[Data records]
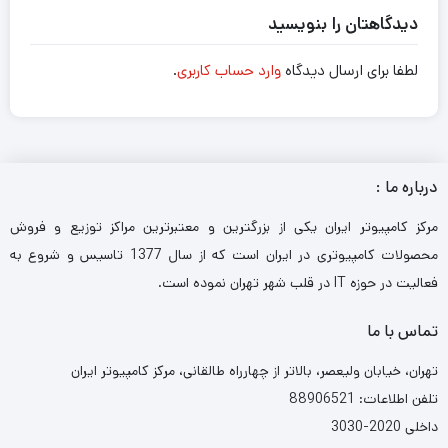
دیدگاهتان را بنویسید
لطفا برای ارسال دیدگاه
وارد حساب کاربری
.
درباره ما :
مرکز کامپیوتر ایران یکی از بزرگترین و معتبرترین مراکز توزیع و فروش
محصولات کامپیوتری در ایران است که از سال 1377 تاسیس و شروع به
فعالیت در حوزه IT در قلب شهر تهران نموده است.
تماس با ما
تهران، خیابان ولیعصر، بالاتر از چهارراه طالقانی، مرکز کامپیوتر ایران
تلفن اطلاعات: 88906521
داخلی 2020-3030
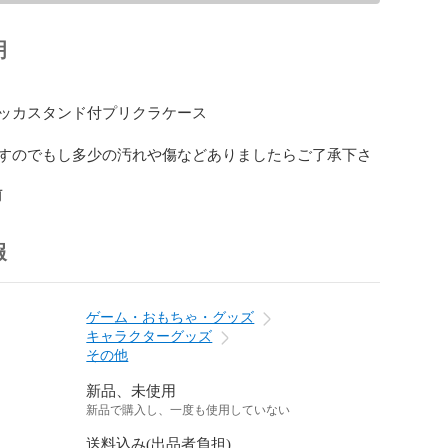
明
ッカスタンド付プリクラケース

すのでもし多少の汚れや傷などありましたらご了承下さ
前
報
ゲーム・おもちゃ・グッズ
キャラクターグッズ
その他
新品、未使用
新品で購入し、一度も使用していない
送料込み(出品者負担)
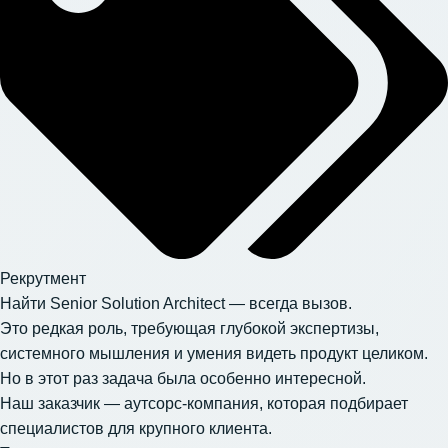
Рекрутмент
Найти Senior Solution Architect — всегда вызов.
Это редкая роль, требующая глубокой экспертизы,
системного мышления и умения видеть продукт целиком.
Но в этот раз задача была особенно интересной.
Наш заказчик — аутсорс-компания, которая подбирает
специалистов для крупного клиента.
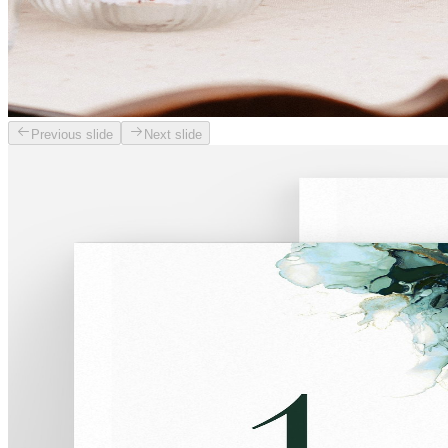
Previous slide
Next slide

--

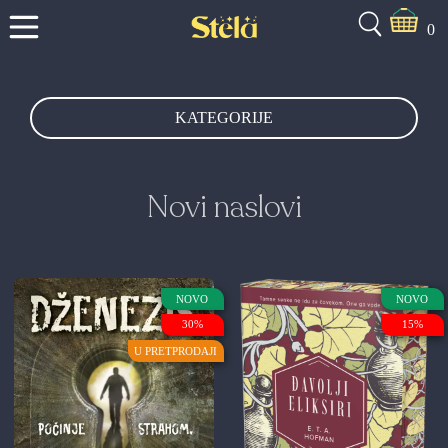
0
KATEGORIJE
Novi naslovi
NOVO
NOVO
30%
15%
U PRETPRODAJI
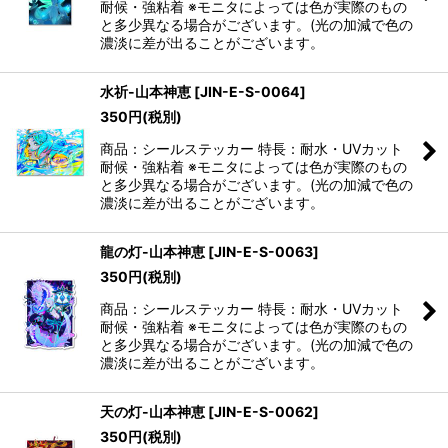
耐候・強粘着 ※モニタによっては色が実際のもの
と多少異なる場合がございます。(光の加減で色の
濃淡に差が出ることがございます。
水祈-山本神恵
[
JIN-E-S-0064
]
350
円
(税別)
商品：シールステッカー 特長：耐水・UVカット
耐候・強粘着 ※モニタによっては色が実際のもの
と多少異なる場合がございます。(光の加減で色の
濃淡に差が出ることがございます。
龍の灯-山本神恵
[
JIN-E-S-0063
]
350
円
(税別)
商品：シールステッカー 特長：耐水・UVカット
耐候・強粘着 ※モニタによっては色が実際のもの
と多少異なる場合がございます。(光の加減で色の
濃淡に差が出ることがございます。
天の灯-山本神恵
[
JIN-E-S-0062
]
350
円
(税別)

▶ [Problem to solve] Convert the material into a JSON list of strings, one string per line, beginning at the line that contains "دیدگاهتان را بنویسید" and stopping after the line that contains "специалистов для крупного клиента.". Omit blank lines and leave the pictures out of the list.

▶ [Your response]
[
  "دیدگاهتان را بنویسید",
  "لطفا برای ارسال دیدگاه",
  "وارد حساب کاربری",
  ".",
  "درباره ما :",
  "مرکز کامپیوتر ایران یکی از بزرگترین و معتبرترین مراکز توزیع و فروش",
  "محصولات کامپیوتری در ایران است که از سال 1377 تاسیس و شروع به",
  "فعالیت در حوزه IT در قلب شهر تهران نموده است.",
  "تماس با ما",
  "تهران، خیابان ولیعصر، بالاتر از چهارراه طالقانی، مرکز کامپیوتر ایران",
  "تلفن اطلاعات: 88906521",
  "داخلی 2020-3030",
  "明",
  "ッカスタンド付プリクラケース",
  "すのでもし多少の汚れや傷などありましたらご了承下さ",
  "前",
  "報",
  "ゲーム・おもちゃ・グッズ",
  "キャラクターグッズ",
  "その他",
  "新品、未使用",
  "新品で購入し、一度も使用していない",
  "送料込み(出品者負担)",
  "Рекрутмент",
  "Найти Senior Solution Architect — всегда вызов.",
  "Это редкая роль, требующая глубокой экспертизы,",
  "системного мышления и умения видеть продукт целиком.",
  "Но в этот раз задача была особенно интересной.",
  "Наш заказчик — аутсорс-компания, которая подбирает",
  "специалистов для крупного клиента."
]